- Nasir County Location in South Sudan
- Coordinates: +) 8°36′N 33°4′E﻿ / ﻿8.600°N 33.067°E
- Country: South Sudan
- Region: Greater Upper Nile
- State: Upper Nile State
- Headquarter: Nasir, South Sudan

Government
- • Commissioner: James Gatluak Lew Thiep

Area
- • Total: 2,003 sq mi (5,188 km^{2})

Population (2017 estimate)
- • Total: 302,034 +
- • Density: 150.8/sq mi (58.22/km^{2})
- Time zone: UTC+2 (CAT)

= Nasir County =

Nasir County also known as KuanyLualThuan is an administrative area of Upper Nile State in the Greater Upper Nile region of South Sudan. The headquarters is the town of Nasir, on the north side of the Sobat River, about 30 km from the Ethiopian border.

==Economy==

As in most other parts of South Sudan, Nasir County is extremely poor and lacks infrastructure. During decades of civil war, the countryside has been ravaged. Many people fled to refugee camps, and many failed to obtain education. Skilled labour is in short supply.
The economy is based on subsistence agriculture, with unpredictable yields. The 2009 crop was poor due to lack of rain.
In 2010 the problem was the reverse, with abnormally heavy rains flooding most of the county.
Only the area within a 5 km radius of Nasir was accessible by road.

==Health==

In Nasir, primary health care services are provided in 15 health facilities. There are 3 Primary Health Care Centers (PHCCs) and 12 Primary Health Care Units (PHCUs). A PHCU is the lowest health facility, followed by a PHCC. In a PHCC, patients can be detained for monitoring (admitted) during treatment of the most severe condition and Basic Emergency Obstetric Care is provided for women in maternity. In a PHCU, basic outpatient care is provided to people who attend the clinic days, any severe condition is referred to a PHCC or a Hospital.

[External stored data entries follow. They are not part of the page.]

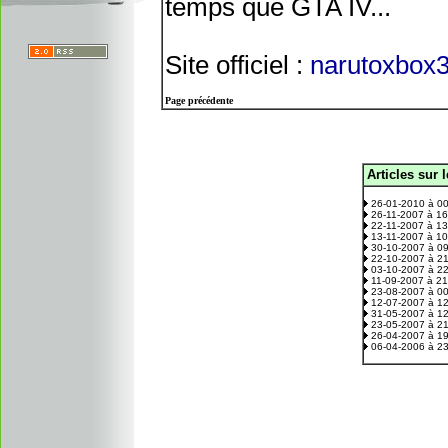
temps que GTA IV...
Site officiel :
narutoxbox3
Page précédente
Articles sur 
.
26-01-2010 à 0
26-11-2007 à 1
22-11-2007 à 1
13-11-2007 à 1
30-10-2007 à 0
22-10-2007 à 2
03-10-2007 à 2
11-09-2007 à 2
23-08-2007 à 0
12-07-2007 à 1
31-05-2007 à 1
23-05-2007 à 2
26-04-2007 à 1
06-04-2006 à 2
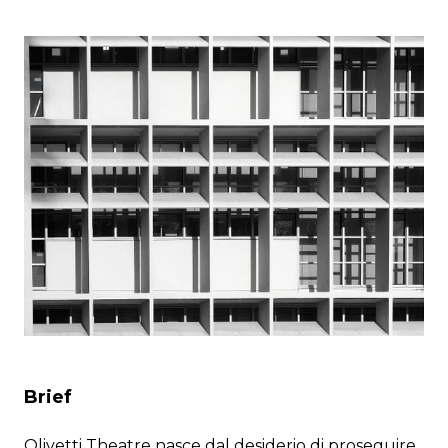
Brief
Olivetti Theatre nasce dal desiderio di proseguire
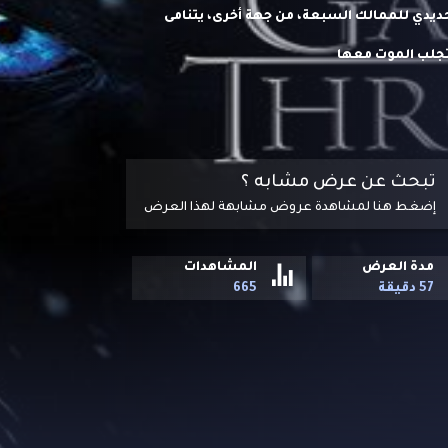
ديدي للممالك السبعة، من جهة أخرى، يتنامى
تجلب الموت معها
تبحث عن عرض مشابه ؟
إضغط هنا لمشاهدة عروض مشابهة لهذا العرض
مدة العرض
المشاهدات
57 دقيقة
665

The health services in Nasir County are being provided by the government. However, due to the impacts of civil war which stressed the government allocation of development resources, some local NGOs could come in to support. The Universal Network for Knowledge & Empowerment (UNKEA) is a National Organization [NNGO] founded in the county. Despite corruption and ethnic-affiliated services which the organization was accused of for a long time, UNKEA is allowed to help in providing health services in Nasir Hospital and has activated the surgical capacity of the hospital. The delivery of health services in Nasir County is funded by UNICEF with funding from WORLD BANK, under the COVID-19 Emergency Response and Health Systems Preparedness Project [CERHSP]. CERHSP commenced in 2019 and is to continue till 2024. Previously in 2013 Nasir Hospital the health care services were provided by Médecins Sans Frontières (MSF) and partly funded by ECHO (European Commission).
Administratively, the health service delivery is managed by the County Health Department [CHD], under the CHD Director.

==Security==

In June 2009 armed civilians of the eastern Jikany section of the Nuer people attacked a barge convoy on the Sobat River guarded by Sudan People's Liberation Army (SPLA) soldiers.
The 27 barges were carrying humanitarian aid supplied by the United Nations to Lou Nuer people in Akobo County where about 16,000 displaced people were in serious need of food. Four or five of the barges may have been sunk.
The attack seems to have been due to suspicions that some of the barges carried weapons. The Jikany and Lou Nuer are traditional opponents who fought a war between 1993 and 2004.
The same month about seventy-five people were killed in a cattle raid in the county, mainly children and women.